PROVIDED DATA:
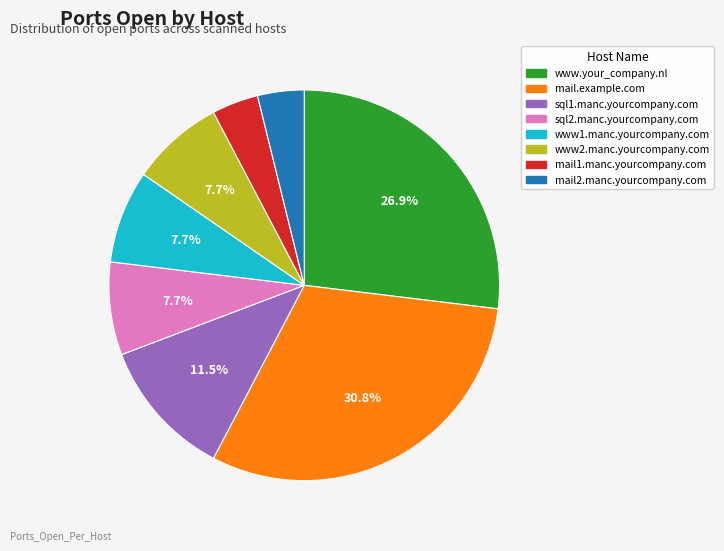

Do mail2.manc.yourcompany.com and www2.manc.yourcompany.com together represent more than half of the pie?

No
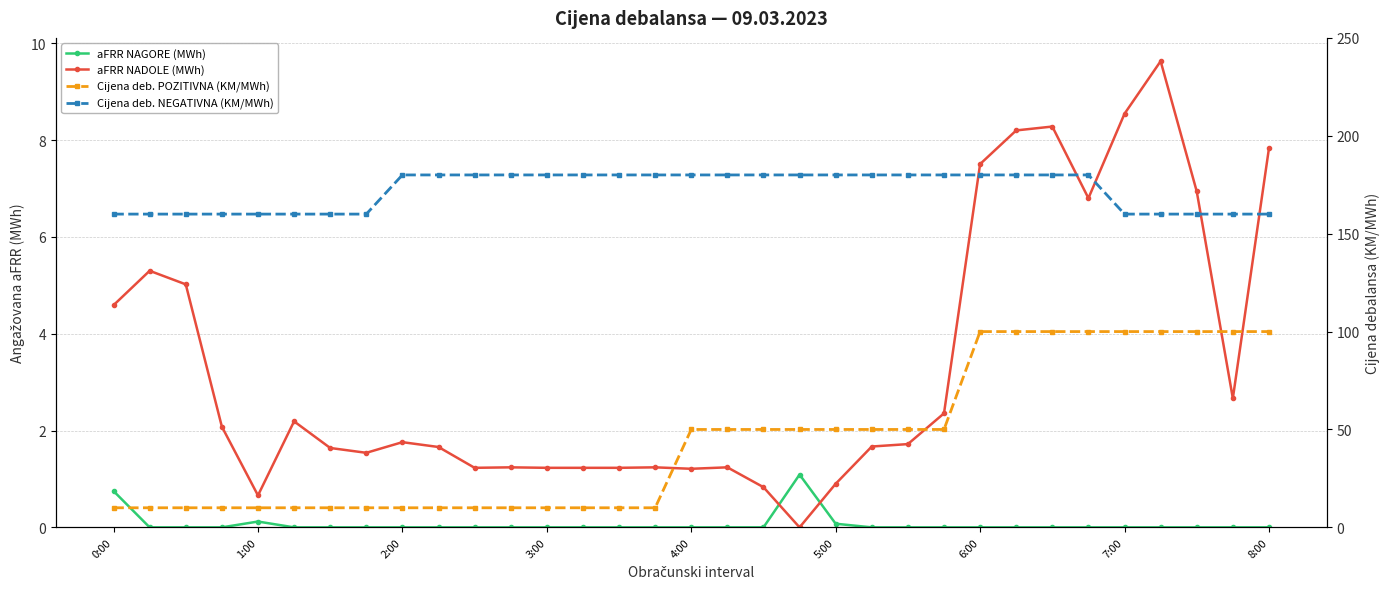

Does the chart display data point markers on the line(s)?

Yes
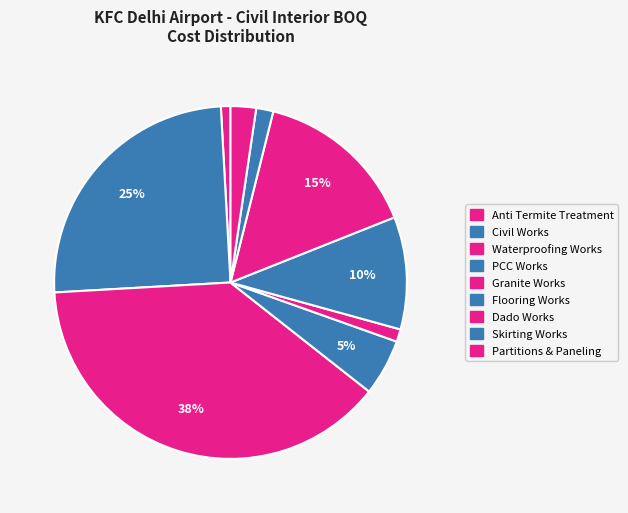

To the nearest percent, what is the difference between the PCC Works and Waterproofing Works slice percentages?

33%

TO DO: Convert the lines above into a numbered list, leaving out the blank lines and the pictures.

FINISHED EXERCISE:
1. Do mail2.manc.yourcompany.com and www2.manc.yourcompany.com together represent more than half of the pie?
2. No
3. Does the chart display data point markers on the line(s)?
4. Yes
5. To the nearest percent, what is the difference between the PCC Works and Waterproofing Works slice percentages?
6. 33%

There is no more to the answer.